Well, let's say that the Biden Administration is able to fully ramp up the federal response in record time, taking just 10 days to get their ducks in a row. We've been averaging around 220,000 new positive cases per day over the past week or so, so let's assume that holds steady at 220K cases/day until Janury 31st. That would mean another 3,600+/day through February 21st, or 116,000 total deaths since yesterday, or 521,000 total. That's well over 500,000 and there'd still be a week left in February.

From that point on, let's assume that the Biden Administration starts off February 1st massively ramping up vaccinations and sees a substantial increase in complaince with mask wearing, social distancing, avoiding indoor gatherings and so forth. Let's assume that this results in a 2% drop in new cases each and every day vs. the day before it.

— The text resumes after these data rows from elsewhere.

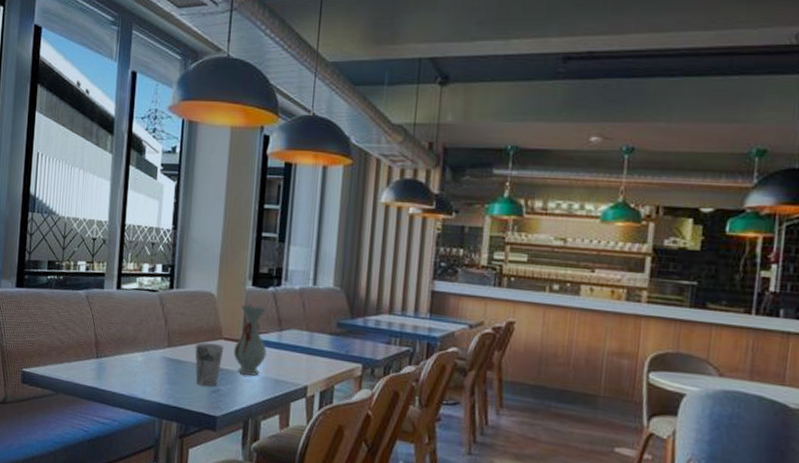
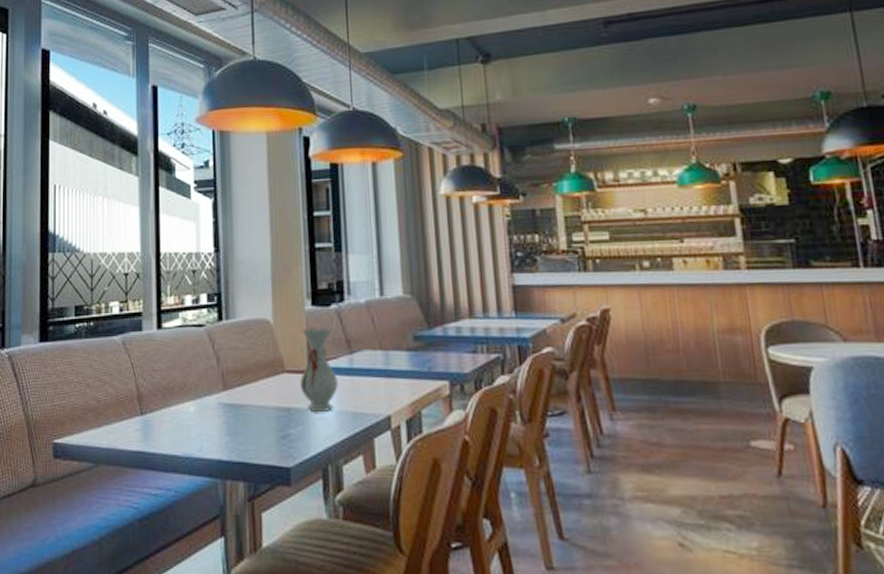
cup: present [195,342,224,386] -> none [255,379,289,431]

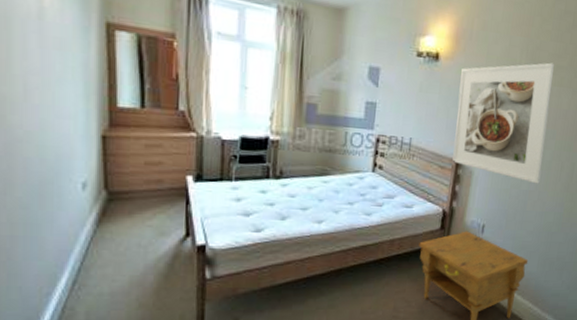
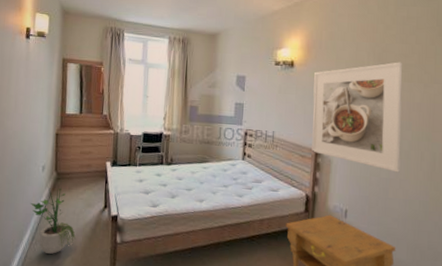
potted plant: none [67,210,143,300] -> present [31,186,76,254]

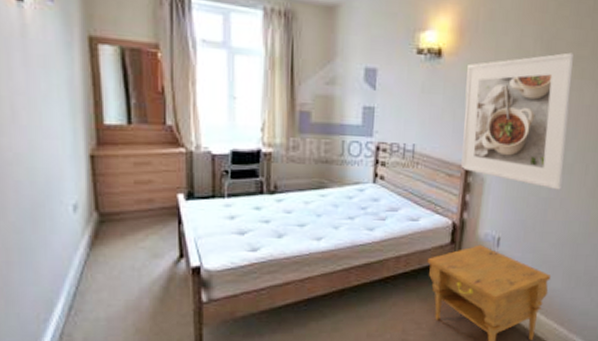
potted plant: present [31,186,76,254] -> none [60,232,139,326]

(This is of course an absurdly oversimplified calculation for dozens of reasons, but I'm just trying to illustrate a point about growth and reduction rates over time.)

IF this were to be the case, how long would it take to get the number of new daily cases down to no more than, say, 500 new cases per day nationally?

Thanksgiving.

That's right: The above scenario (220K/day for the next 10 days, followed by a 2% drop each day after that) would result in:

  • ~125K new cases on 2/28 (140K dead during Biden Admin; 545K dead total)
  • ~67K new cases on 3/31 (212K / 617K dead total)
  • ~36K new cases on 4/30 (250K / 655K dead total)
  • ~20K new cases on 5/31 (271K / 676K dead total)
  • ~10K new cases on 6/30 (282K / 687K dead total)
  • ~6K new cases on 7/31 (288K / 693K dead total)
  • ~3K new caes on 8/31 (292K / 697K dead total)
  • ~1K new csaes on 9/30 (293K / 698K dead total)
  • ~900 new cases on 10/31 (294K / 699K total)
  • ~500 new cases on Thanksgiving 2021 (November 25th)...for a grand total of ~295K having died since Biden took office on top of the 405K who died during the Trump Administration.

Obviously there's no way of knowing what the actual path will look like going forward, and there's no way it's going to follow a straight-line 2%-per-day drop-off path. Seasonal drop-offs and surges alone will skew the math dramatically; compliance will continue to vary widely from state to state, county to county, city to city and business to business. In addition, none of this takes into account the new, more contagious strains...but it also doesn't take into account improvements in treatments, new types of vaccines and so forth. This is just one possible (and unlikely) scenario.

The point is that yes, the odds of hitting 500,000 dead Americans by the end of February are extremely high, and the odds of ending this nightmare with the total death toll being less than 700,000 Americans is pretty low even if everything works perfectly going forward.

The bottom line is that we blew it badly as a nation last year. Between the Trump Administration botching the job terribly, many states refusing to impose or enforce social distancing & masking requirements, and far too much of the public not taking the pandemic seriously enough (if at all), there's no way of putting this particular genie back in the bottle. The damage from last year will continue well into this year, and while the Biden Administration will do all it can, expecting this mess to "just go away, like magic," as someone else said last spring, is delusional.

We're in for another ugly year under the best of circumstances, folks, so buckle up...AND WEAR A GODDAMNED MASK (including over your nose).